| YOUR TASK |
Each line below with the string "lines" should be copied.

| DATA SUPPLIED |
● ● ● ● ●

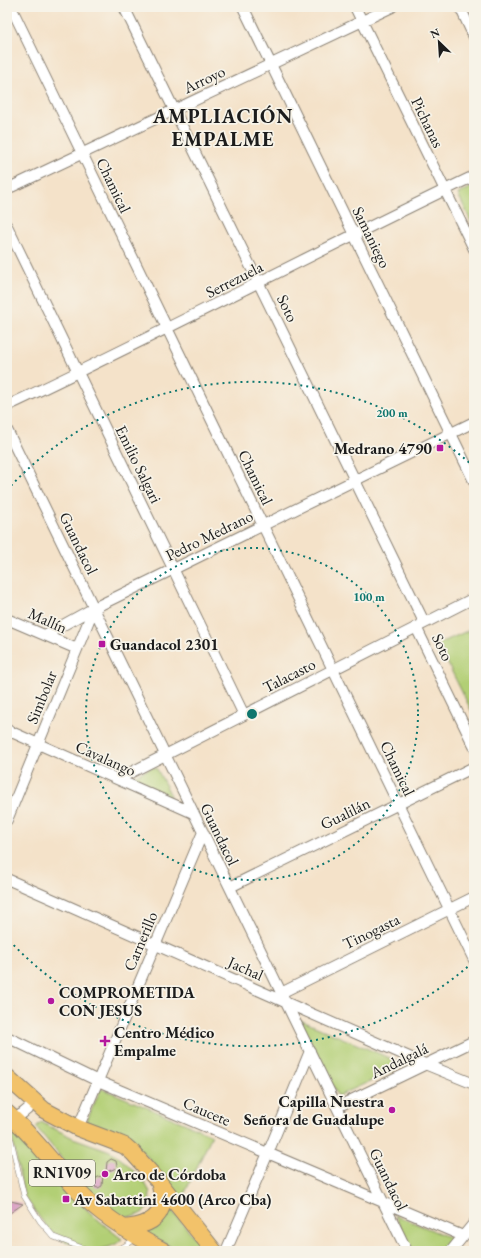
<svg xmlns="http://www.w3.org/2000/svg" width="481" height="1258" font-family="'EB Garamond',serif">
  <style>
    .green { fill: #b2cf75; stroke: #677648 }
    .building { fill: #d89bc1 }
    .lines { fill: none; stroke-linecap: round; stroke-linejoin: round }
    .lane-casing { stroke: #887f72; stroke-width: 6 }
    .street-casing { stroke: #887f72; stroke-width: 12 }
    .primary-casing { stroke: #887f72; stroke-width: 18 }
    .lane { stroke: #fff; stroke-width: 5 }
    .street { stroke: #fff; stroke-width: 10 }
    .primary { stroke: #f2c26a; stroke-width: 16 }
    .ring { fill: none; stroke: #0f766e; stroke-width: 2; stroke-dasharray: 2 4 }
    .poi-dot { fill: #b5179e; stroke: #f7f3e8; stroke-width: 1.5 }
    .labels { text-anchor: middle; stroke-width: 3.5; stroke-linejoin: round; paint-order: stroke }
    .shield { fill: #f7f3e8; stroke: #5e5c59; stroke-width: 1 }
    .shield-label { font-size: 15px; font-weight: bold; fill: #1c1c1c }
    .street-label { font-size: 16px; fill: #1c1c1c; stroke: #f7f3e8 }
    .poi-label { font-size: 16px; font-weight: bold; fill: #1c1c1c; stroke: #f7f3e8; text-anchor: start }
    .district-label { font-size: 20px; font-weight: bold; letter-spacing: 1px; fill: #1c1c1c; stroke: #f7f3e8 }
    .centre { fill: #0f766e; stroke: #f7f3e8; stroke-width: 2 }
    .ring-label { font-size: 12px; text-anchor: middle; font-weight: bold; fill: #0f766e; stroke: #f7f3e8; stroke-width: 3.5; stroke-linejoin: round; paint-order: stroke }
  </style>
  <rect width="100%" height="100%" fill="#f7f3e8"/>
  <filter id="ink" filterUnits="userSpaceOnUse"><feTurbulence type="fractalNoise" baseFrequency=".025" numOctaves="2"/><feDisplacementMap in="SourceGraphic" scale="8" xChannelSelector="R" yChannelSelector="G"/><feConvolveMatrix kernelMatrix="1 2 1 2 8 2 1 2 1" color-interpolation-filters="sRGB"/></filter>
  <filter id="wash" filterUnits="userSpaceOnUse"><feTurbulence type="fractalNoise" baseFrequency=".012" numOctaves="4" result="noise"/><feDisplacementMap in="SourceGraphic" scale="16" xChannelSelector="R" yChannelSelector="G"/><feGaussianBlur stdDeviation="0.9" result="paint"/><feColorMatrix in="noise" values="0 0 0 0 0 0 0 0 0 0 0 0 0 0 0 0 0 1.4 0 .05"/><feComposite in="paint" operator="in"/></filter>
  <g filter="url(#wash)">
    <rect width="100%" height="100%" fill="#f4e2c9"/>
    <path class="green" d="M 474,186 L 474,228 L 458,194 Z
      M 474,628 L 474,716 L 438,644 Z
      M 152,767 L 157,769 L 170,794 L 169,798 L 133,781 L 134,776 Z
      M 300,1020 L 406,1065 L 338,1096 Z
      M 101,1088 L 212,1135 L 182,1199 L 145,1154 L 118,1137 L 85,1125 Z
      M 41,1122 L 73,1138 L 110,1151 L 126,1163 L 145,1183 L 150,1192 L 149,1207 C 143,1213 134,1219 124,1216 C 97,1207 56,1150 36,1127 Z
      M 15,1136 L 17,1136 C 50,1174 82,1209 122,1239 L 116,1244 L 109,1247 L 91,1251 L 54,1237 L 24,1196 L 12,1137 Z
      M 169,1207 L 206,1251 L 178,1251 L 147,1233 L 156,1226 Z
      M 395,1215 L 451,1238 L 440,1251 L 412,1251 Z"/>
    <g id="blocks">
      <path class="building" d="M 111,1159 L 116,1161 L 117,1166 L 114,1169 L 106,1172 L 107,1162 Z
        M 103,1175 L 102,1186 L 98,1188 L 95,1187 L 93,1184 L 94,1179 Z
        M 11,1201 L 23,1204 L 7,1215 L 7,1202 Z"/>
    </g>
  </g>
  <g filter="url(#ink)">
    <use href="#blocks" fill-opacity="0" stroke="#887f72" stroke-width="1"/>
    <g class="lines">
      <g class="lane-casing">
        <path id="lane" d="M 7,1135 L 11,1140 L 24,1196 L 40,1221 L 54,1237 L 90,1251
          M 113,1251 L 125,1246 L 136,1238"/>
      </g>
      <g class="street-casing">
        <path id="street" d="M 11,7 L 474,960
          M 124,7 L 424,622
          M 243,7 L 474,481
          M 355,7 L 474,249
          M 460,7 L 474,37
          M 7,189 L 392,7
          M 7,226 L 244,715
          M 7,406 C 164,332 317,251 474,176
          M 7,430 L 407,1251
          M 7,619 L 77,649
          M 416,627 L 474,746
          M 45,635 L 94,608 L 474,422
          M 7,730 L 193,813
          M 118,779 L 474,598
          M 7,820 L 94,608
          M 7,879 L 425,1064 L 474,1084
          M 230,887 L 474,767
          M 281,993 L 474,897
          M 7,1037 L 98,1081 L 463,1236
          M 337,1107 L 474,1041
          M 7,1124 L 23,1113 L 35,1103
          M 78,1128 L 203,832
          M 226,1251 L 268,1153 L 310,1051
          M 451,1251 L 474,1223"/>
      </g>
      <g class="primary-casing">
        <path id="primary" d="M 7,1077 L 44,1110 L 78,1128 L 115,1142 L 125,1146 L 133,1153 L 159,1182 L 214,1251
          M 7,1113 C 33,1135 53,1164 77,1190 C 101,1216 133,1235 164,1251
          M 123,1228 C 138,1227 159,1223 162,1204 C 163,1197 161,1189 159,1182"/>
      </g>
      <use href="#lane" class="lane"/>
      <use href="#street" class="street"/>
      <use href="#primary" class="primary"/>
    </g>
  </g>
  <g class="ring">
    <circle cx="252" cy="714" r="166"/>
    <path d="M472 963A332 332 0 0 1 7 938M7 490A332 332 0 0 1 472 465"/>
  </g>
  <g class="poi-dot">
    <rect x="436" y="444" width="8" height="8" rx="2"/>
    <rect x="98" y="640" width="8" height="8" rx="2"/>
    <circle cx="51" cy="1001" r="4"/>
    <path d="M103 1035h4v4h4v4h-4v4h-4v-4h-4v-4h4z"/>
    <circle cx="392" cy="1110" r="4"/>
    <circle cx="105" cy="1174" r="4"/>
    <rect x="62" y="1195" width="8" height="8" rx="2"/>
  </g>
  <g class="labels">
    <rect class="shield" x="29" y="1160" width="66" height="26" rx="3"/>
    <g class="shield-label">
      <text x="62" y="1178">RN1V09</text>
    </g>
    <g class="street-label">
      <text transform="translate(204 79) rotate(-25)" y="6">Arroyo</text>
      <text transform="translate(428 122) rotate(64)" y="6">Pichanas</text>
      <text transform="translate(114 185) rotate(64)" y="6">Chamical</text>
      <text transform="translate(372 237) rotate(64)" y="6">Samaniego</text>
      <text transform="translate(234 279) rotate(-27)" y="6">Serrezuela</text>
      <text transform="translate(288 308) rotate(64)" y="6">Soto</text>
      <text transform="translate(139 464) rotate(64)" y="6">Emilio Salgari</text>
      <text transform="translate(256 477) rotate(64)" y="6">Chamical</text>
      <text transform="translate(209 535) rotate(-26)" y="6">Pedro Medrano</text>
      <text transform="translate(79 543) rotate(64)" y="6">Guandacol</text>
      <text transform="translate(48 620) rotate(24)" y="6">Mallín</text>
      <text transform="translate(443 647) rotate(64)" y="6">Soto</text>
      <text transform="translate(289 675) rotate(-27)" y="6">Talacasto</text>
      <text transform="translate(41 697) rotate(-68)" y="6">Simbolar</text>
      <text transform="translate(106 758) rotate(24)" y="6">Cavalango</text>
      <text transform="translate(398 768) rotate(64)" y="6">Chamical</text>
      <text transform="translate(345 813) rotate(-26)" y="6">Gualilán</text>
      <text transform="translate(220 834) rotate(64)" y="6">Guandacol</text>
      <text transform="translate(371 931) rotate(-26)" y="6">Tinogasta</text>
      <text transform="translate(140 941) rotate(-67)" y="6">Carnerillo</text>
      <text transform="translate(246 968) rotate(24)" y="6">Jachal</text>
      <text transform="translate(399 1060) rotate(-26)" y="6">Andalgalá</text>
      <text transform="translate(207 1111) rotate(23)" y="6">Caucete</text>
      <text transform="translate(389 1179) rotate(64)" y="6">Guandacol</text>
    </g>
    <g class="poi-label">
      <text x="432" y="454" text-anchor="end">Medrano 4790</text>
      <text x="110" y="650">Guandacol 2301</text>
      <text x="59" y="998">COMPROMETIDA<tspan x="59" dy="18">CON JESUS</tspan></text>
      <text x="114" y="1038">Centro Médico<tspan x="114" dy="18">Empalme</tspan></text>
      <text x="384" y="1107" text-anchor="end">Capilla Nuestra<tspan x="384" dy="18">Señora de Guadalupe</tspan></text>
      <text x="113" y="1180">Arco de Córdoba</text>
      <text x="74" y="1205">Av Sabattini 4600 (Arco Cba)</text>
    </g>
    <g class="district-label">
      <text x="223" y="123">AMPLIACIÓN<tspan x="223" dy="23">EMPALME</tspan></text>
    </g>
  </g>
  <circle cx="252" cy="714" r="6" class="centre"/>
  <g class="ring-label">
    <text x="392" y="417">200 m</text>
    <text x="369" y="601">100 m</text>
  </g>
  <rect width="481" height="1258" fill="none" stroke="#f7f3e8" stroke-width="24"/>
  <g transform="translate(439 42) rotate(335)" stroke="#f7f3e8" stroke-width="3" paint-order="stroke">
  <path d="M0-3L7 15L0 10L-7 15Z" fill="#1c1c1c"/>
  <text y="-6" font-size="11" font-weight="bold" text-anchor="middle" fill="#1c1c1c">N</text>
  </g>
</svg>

● ● ● ● ●

| TASK SOLUTION |
    .lines { fill: none; stroke-linecap: round; stroke-linejoin: round }
    <g class="lines">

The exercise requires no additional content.